▸ **Work to complete**
Beginning with the line of the entries below that holds "pinky mcp: (394, 156)" and ending with the line that holds "pinky tip: (250, 232)", transcribe each line exactly as written. Pictures stay out.

▸ **Dataset content**

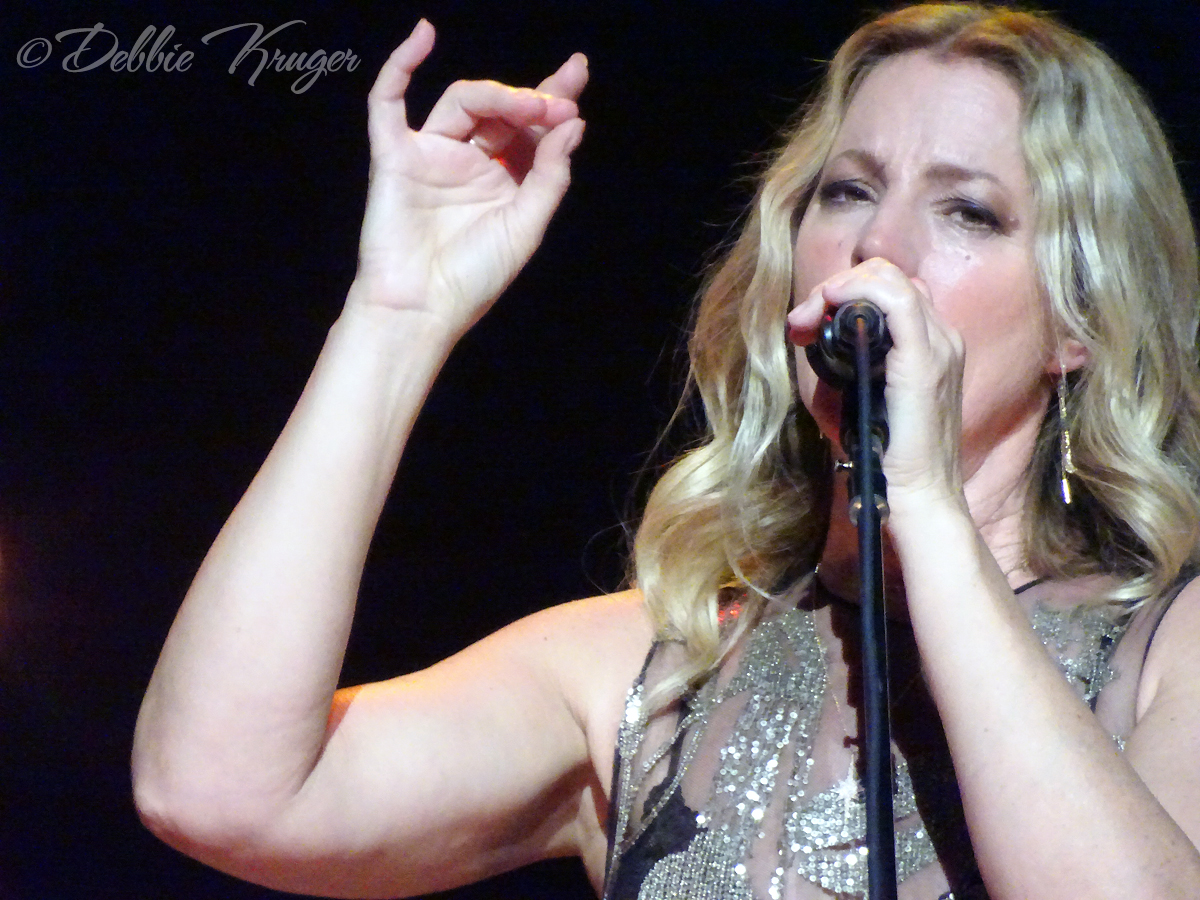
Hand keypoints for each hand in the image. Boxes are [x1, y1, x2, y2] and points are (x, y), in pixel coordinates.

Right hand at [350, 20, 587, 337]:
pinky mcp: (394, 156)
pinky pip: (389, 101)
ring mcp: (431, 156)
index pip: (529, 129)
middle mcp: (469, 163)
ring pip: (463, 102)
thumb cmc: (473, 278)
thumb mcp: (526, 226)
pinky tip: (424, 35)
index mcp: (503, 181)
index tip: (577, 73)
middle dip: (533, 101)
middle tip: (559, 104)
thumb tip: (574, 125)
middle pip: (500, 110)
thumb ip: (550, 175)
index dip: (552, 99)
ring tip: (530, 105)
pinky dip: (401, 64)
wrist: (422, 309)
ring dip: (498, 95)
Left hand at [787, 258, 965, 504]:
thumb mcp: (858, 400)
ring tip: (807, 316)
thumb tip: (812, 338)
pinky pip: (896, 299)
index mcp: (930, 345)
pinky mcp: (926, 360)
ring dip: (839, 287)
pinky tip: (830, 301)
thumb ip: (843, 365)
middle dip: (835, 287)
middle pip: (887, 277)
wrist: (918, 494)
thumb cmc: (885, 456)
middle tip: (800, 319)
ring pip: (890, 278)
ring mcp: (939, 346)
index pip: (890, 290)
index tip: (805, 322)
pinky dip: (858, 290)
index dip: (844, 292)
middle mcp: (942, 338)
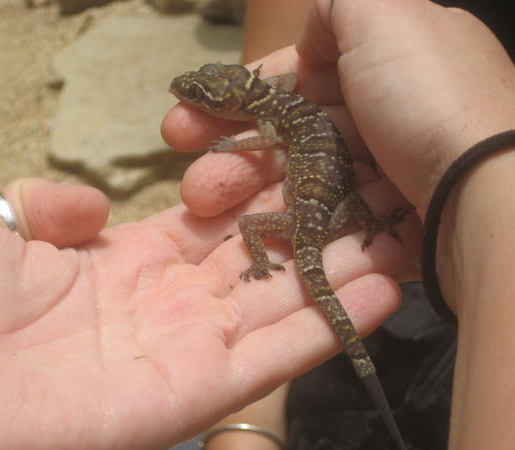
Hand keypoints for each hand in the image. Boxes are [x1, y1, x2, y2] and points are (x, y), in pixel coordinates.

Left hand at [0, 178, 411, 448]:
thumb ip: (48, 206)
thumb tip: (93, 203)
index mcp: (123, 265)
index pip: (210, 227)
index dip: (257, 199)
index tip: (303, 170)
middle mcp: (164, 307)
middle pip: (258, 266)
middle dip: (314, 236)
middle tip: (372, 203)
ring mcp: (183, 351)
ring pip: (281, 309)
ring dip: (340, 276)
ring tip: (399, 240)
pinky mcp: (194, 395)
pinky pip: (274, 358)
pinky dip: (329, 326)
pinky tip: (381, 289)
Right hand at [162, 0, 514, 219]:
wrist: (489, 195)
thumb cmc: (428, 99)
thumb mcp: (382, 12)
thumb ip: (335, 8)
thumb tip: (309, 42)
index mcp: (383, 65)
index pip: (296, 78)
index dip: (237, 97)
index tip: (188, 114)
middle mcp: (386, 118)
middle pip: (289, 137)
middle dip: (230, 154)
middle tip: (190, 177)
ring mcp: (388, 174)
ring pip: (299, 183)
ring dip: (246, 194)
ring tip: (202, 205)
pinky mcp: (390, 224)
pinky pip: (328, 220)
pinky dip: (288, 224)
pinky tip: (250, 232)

* * *

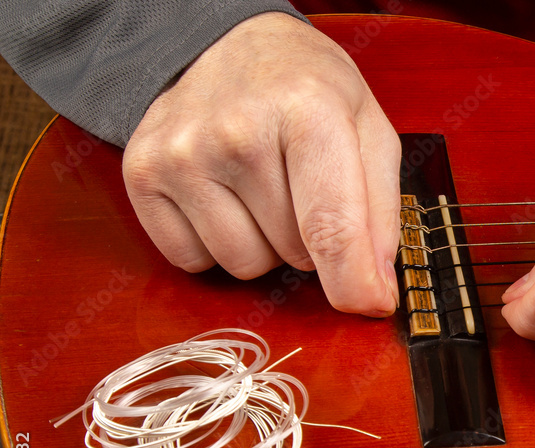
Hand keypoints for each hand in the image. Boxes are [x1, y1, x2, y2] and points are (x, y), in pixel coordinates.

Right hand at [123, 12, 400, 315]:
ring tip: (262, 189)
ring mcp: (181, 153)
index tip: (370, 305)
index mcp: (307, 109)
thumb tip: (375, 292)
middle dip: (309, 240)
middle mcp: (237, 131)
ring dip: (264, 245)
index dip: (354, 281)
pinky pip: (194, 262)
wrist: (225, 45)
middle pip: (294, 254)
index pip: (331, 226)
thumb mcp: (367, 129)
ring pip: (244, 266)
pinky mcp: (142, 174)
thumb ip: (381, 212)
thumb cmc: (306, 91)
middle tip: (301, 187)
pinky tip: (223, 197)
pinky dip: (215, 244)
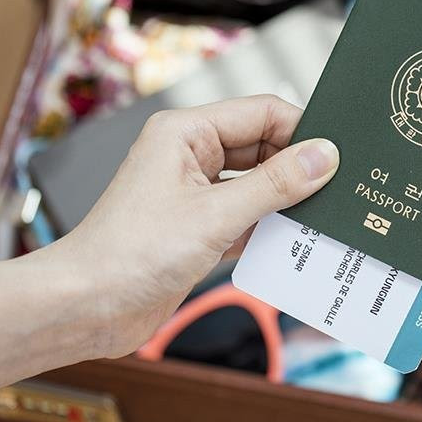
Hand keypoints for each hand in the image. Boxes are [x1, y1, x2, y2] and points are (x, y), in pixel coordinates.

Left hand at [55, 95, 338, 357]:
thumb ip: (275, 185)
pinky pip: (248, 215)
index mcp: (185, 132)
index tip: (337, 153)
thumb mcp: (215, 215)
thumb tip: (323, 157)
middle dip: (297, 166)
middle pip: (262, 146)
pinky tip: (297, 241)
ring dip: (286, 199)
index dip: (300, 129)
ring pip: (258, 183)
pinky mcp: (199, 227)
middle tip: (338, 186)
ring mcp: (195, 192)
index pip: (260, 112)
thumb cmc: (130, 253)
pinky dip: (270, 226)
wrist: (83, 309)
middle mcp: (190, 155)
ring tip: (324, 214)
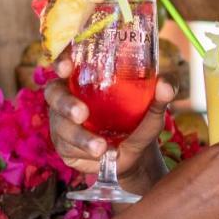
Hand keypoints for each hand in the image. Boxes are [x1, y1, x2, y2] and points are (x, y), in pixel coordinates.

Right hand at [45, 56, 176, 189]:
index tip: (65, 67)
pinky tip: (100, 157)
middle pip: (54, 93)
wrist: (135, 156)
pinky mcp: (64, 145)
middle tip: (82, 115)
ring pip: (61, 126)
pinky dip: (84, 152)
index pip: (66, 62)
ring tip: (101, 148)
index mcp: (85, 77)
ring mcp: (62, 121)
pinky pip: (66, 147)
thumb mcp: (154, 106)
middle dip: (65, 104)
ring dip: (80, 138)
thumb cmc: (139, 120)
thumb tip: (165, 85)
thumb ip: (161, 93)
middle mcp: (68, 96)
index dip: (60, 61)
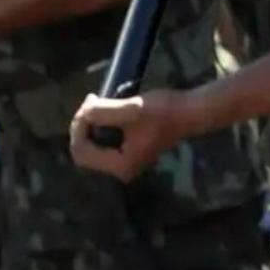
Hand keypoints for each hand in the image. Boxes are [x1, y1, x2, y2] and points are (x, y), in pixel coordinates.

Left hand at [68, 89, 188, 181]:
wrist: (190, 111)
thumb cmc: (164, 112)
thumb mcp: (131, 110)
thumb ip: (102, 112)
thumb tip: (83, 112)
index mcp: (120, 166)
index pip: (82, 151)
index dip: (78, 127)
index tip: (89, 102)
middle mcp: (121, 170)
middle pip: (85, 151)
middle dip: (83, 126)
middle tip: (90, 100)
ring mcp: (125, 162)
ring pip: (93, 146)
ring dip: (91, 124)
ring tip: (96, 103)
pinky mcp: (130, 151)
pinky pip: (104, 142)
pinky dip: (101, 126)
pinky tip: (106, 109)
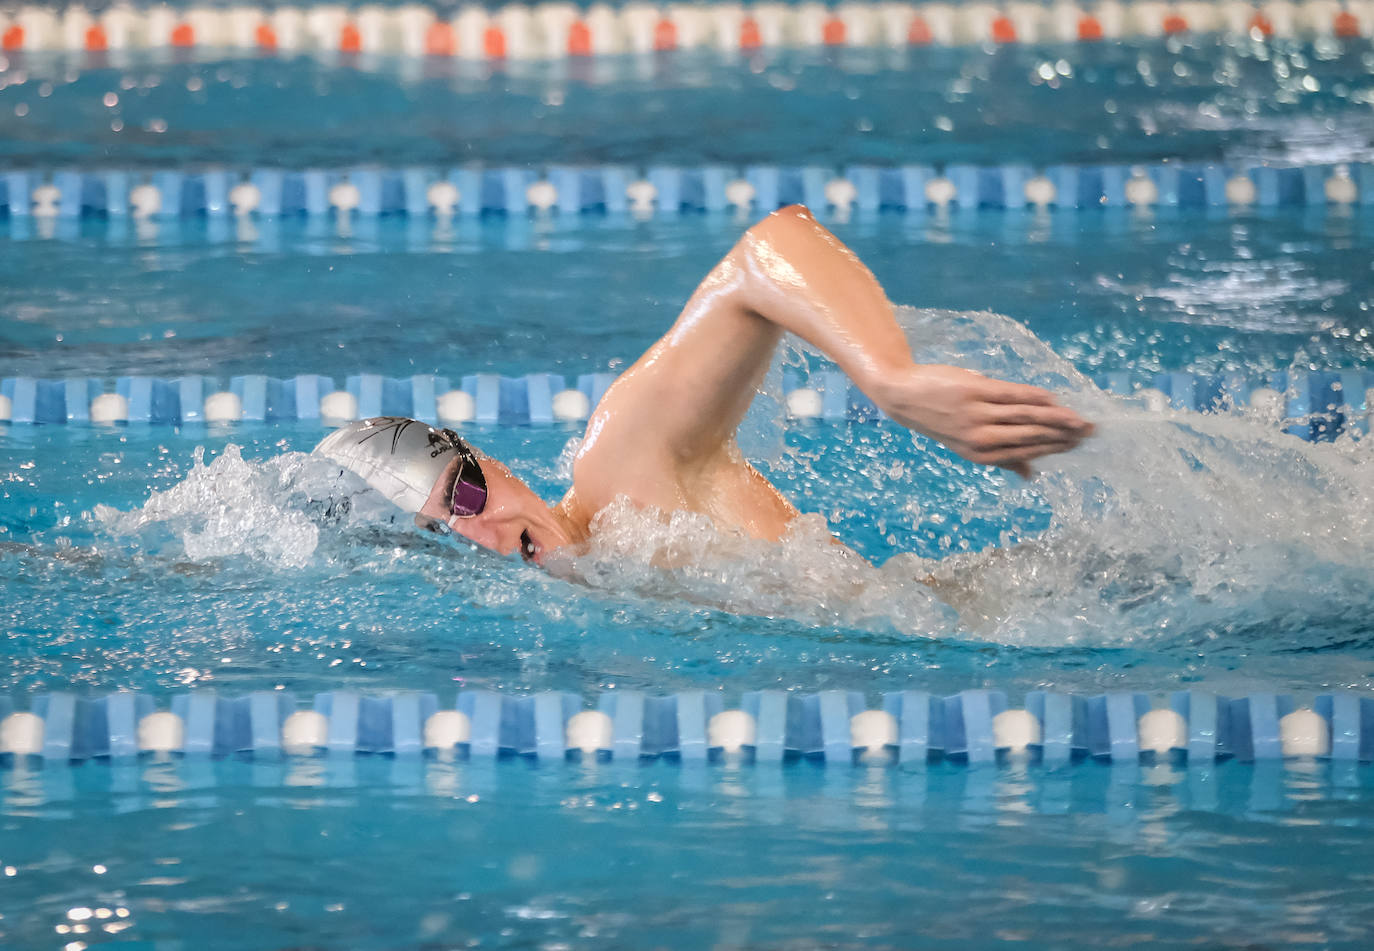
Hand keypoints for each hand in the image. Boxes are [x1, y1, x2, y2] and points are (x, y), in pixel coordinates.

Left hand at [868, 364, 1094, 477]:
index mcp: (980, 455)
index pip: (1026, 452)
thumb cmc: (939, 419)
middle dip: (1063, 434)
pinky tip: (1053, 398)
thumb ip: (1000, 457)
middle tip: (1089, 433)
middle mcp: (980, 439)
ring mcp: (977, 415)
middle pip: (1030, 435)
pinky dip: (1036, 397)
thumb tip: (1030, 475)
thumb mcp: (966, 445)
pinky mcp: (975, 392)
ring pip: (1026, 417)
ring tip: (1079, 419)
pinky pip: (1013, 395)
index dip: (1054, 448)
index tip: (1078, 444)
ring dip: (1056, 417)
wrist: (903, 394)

▸ **Your response**
pinky mcp: (394, 156)
pinky pip: (389, 101)
ring mcp: (431, 156)
index pip: (529, 129)
middle mcp: (469, 163)
ring pip: (463, 102)
thumb cmc: (473, 278)
thumb mcp: (526, 226)
pinky tip: (424, 35)
index mcp: (503, 181)
index tip: (577, 73)
middle dip: (533, 101)
middle tip: (559, 104)
thumb tip: (574, 125)
middle pip: (500, 110)
thumb ip: (550, 175)
index dip: (552, 99)
ring tip: (530, 105)
pinky dip: (401, 64)
wrist: (422, 309)
ring dip: (498, 95)
Left hand at [787, 258, 965, 504]:
thumb mcp: (858, 400)
ring tip: (807, 316)
thumb tip: (812, 338)
pinky pip: (896, 299)
index mcp: (930, 345)
pinky mcp: (926, 360)
ring dip: (839, 287)
pinky tip: (830, 301)
thumb ip: (843, 365)
middle dip: (835, 287)
middle pip: (887, 277)
wrist: (918, 494)
thumb cmc: (885, 456)
middle tip: (800, 319)
ring pip: (890, 278)
ring mcp: (939, 346)
index pip: (890, 290)
index tip: (805, 322)
pinky dip: (858, 290)
index dip: (844, 292)
middle mcp: (942, 338)
Hand keypoints for each hand in the image. Boxes are [x1, y1, x2, y2] and points are (x, y), in pixel coordinates.

Left hand at [0, 178, 411, 448]:
thumb ip: (48, 206)
thumb tip: (93, 203)
index mcp: (123, 265)
index pip: (210, 227)
index dip: (257, 199)
index tip: (303, 170)
middle mcp: (164, 307)
middle pip: (258, 266)
middle dip: (314, 236)
middle tip: (372, 203)
ring mcp: (183, 351)
ring pip: (281, 309)
ring dip: (340, 276)
ring tip: (399, 240)
pinky mcp: (194, 395)
pinky pip: (274, 358)
pinky dip: (329, 326)
pinky tip: (381, 289)
Right hand at [162, 0, 514, 219]:
wrist: (489, 195)
thumb cmc: (428, 99)
thumb mcp: (382, 12)
thumb ip: (335, 8)
thumb tip: (309, 42)
index mcp: (383, 65)
index pip: (296, 78)
index dip: (237, 97)
index tip: (188, 114)
middle mcp: (386, 118)
middle pip: (289, 137)
middle dip: (230, 154)
middle tip: (190, 177)
ring mcp: (388, 174)
ring pip: (299, 183)
ring dip: (246, 194)
ring tip: (202, 205)
pinky mcp: (390, 224)
pinky pip: (328, 220)
pinky dip: (288, 224)
pinky tip: (250, 232)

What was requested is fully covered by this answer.